Hi, I'm just getting into platinum investment casting. I've done several trials with a few different alloys in a vacuum induction furnace and for reasons I don't understand the melt sometimes sticks to the crucible walls when poured, leaving a trail behind. I'd like to avoid this because it means not enough metal ends up in the mould riser which could compromise the casting and because I want to avoid revert as much as possible to minimise impurity pickup and the evaporation of alloying elements from the melt. I paint the crucible (made of silica) with yttria stabilised zirconia paint beforehand which is presumably suitable for Pt alloys. I use a superheat of about 150-200 C. Has anyone had this issue before? I suspect it might be avoided by using a different paint or a higher superheat, but experimenting is expensive so I thought someone could help.


----------



## Lou (Jul 23, 2020)

Recommend you switch from silica, which may interact with platinum, to yttria stabilized zirconia crucibles.

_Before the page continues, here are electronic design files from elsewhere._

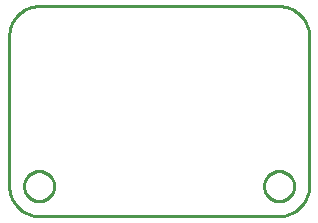
<source format=gbr>
G04 EAGLE Gerber RS-274X export*
G75*
%MOMM*%
%FSLAX34Y34*%
%LPD*%
%IN*%
%IPPOS*%
%AMOC8*
5,1,8,0,0,1.08239X$1,22.5*%
G01*
%ADD10C,0.254000*%


D10*
X0Y25400D02*
X97Y23186D01*
X386Y20989D01*
X865Y18826D01*
X1532Y16713D01*
X2380Y14666D01*
X3403Y12700D01*
X4594Y10831D01*
X5942Y9073D01*
X7440Y7440D01*
X9073Y5942D01*
X10831Y4594D01*
X12700Y3403D01*
X14666Y2380D01*
X16713Y1532D01*
X18826Y865D01*
X20989Y386D01*
X23186Y97D01*
X25400Y0D01*
X228600Y0D01*
X230814Y97D01*
X233011Y386D01*
X235174Y865D01*
X237287Y1532D01*
X239335Y2380D01*
X241300Y3403D01*
X243169Y4594D01*
X244927Y5942D01*
X246561Y7440D01*
X248058Y9073D01*
X249406Y10831D01*
X250597Y12700D01*
X251620Y14666D01*
X252468Y16713D01*
X253135Y18826D01*
X253614Y20989D01*
X253903Y23186D01*
X254000Y25400D01*
X254000Y152400D01*
X253903Y154614D01*
X253614Y156811D01*
X253135Y158974D01*
X252468Y161087D01*
X251620Y163135D01*
X250597Y165100D01*
X249406Y166969D01*
X248058Y168727D01*
X246561Y170361D01*
X244927Y171858D01*
X243169Y173206D01*
X241300Y174397D01*
X239335Y175420D01*
X237287Y176268D01*
X235174Y176935D01*
X233011Y177414D01*
X230814Y177703D01*
X228600Y177800D01*
X25400Y177800D01*
X23186Y177703D01*
X20989Y177414D01*
X18826Y176935D01*
X16713Y176268D01*
X14666Y175420D01*
X12700Y174397D01*
X10831Y173206D01*
X9073Y171858D01*
X7440Y170361D01*
X5942Y168727D01*
X4594Y166969D01*
X3403Y165100D01*
X2380Y163135D01*
X1532Y161087D01*
X865Y158974D01*
X386Y156811D01*
X97Y154614D01*
X0Y152400D01*
X0Y25400D01*
X38100Y24901D02*
X38022Y23906D01*
X37866Y22920D01*
X37633Y21950D01*
X37324Y21001D01*
X36942Y20079D01*
X36489Y19190D01*
X35968Y18339D01*
X35381Y17531D01*
X34733Y16773D01*
X34027Y16067D01*
X33269Y15419D01*
X32461Y14832D01*
X31610Y14311D01*
X30721Y13858D01*
X29799Y13476D01*
X28850Y13167D01*
X27880Y12934D01*
X26894Y12778D01*
X25899Y12700D01*
X24901Y12700D01*
X23906Y12778D01*
X22920Y12934D01*
X21950Y13167D01*
X21001Y13476D01*
X20079Y13858D01*
X19190Y14311D01*
X18339Y14832D01*
X17531Y15419D01*
X16773Y16067D01*
X16067Y16773D01*
X15419Y17531D01*
X14832Y18339D01*
X14311Y19190D01*
X13858Y20079D01*
X13476Y21001D01*
X13167Y21950D01*
X12934Y22920D01*
X12778Y23906D01*
X12700Y24901D01*
X12700Y25899D01*
X12778Y26894D01*
X12934Y27880D01*
X13167Y28850D01*
X13476Y29799D01*
X13858Y30721D01*
X14311Y31610D01*
X14832Y32461D01*
X15419Y33269D01*
X16067Y34027D01*
X16773Y34733D01*
X17531Y35381D01*
X18339Y35968D01*
X19190Y36489D01*
X20079Y36942D01*
X21001Y37324D01*
X21950Y37633D01*
X22920Y37866D01*
X23906Y38022D01*
X24901Y38100D01*
X25899Y38100D01*
X26894Y38022D01*
X27880Y37866D01*
X28850Y37633D01*
X29799Y37324D01*
X30721Y36942D01*
X31610Y36489D01*
X32461Y35968D01*
X33269Y35381D01*
X34027Y34733D01*
X34733Y34027D01*
X35381Y33269D01*
X35968Y32461D01*
X36489Y31610D01*
X36942Y30721D01*
X37324Y29799D01*
X37633Y28850D01*
X37866Y27880D01*
X38022Y26894D01*
X38100Y25899D01*
X38100Y24901D01*
X241300Y24901D02*
X241222Y23906D01*
X241066Y22920D01*
X240833Y21950D01*
X240524Y21001D01*
X240142Y20079D01*
X239689Y19190D01*
X239168Y18339D01*
X238581Y17531D01*
X237933Y16773D01*
X237227Y16067D01*
X236469Y15419D01*
X235661Y14832D01*
X234810Y14311D01*
X233921Y13858D01*
X232999Y13476D01*
X232050Y13167D01*
X231080Y12934D01*
X230094Y12778D01*
X229099Y12700D01*
X228101Y12700D01*
X227106Y12778D01*
X226120Y12934D01*
X225150Y13167D01*
X224201Y13476D01*
X223279Y13858D01*
X222390Y14311D01*
X221539Y14832D01*
X220731Y15419D01*
X219973Y16067D01*
X219267Y16773D01*
X218619Y17531D01*
X218032Y18339D01*
X217511Y19190D01*
X217058Y20079D01*
X216676Y21001D01*
X216367Y21950D01*
X216134Y22920D01*
X215978Y23906D01*
X215900Y24901D01*
X215900Y25899D01*
X215978Y26894D01*
X216134Y27880D01*
X216367Y28850D01*
X216676Y29799D01*
X217058Y30721D01*
X217511Y31610D01*
X218032Y32461D01*
X218619Y33269D01*
X219267Y34027D01*
X219973Y34733D01*
X220731Y35381D01*
X221539Y35968D01*
X222390Y36489D01*
X223279Y36942D01*
X224201Y37324D01*
X225150Y37633D01*
X226120Y37866D01*
X227106Y38022D01*
X228101Y38100D01*
X229099Y38100D01*
X230094Y38022D01*
X231080Y37866D01*
X232050Y37633D01*
X232999Y37324D01*
X233921Y36942D01*
X234810Y36489D01*
X235661Y35968D01*
X236469Y35381D01*
X237227Y34733D01*
X237933Y34027D01*
X238581Y33269D01*
X239168Y32461D01*
X239689Y31610D01*
X240142Y30721D01*
X240524Y29799D01*
X240833Y28850D01*
X241066Y27880D01*
X241222Y26894D01*
X241300Y25899D01*
X241300Y24901D01*
M02*

</source>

Pt/Pd interact with silicon, particularly in nonoxidizing and reducing conditions. Obviously you won't have any good casting if the Pd is melted in air. Platinum is fine (PtIr anyway).


----------



## Cabllan (Jul 24, 2020)

Thanks, will look into different crucible material. The YSZ paint is supposed to prevent contact with the silica mould but maybe the layer is too thin and gets stripped off during melting. Do you know if any particular Pt/Pd alloys have a reputation for sticking? There are a good number of formulations out there (PtCu, PtPd, PtCo, PtRu, PtInGa).


----------



## Lou (Jul 27, 2020)

PtCu and PtCo and PtGa...all need inert melted as they make sticky oxides which may reduce silica.


----------



## Lou (Jul 27, 2020)

Check your melt hygiene. Can you melt Ti and get a clean casting??


----------



## zachy (Aug 1, 2020)

Cabllan, hello, I think you have a problem with your temperature sensor, you should not trust the reading offered by the infrared sensor, you must train your eye, and determine the casting point of the molten metal, generally platinum turns white intense and begins to jump a little, remember that you must put 10% more metal for the piece according to the weight of your lost wax, the feeders must be a little thicker and shorter, so that the piece fills completely, the casting Platinum should be short and fast.

Your investment is very important that the desenseration curve is adequate, use deionized water, and be very careful if you are using a 3D printer, as a final piece, as some leave traces of carbon and damage the platinum alloy that is very sensitive to contamination with carbon.

If you put pictures of your casting attempts, I think I can help you ... I think yours is a lack of temperature.

Are you doing the casting in a vertical vacuum induction furnace? or horizontal?

Regards


----------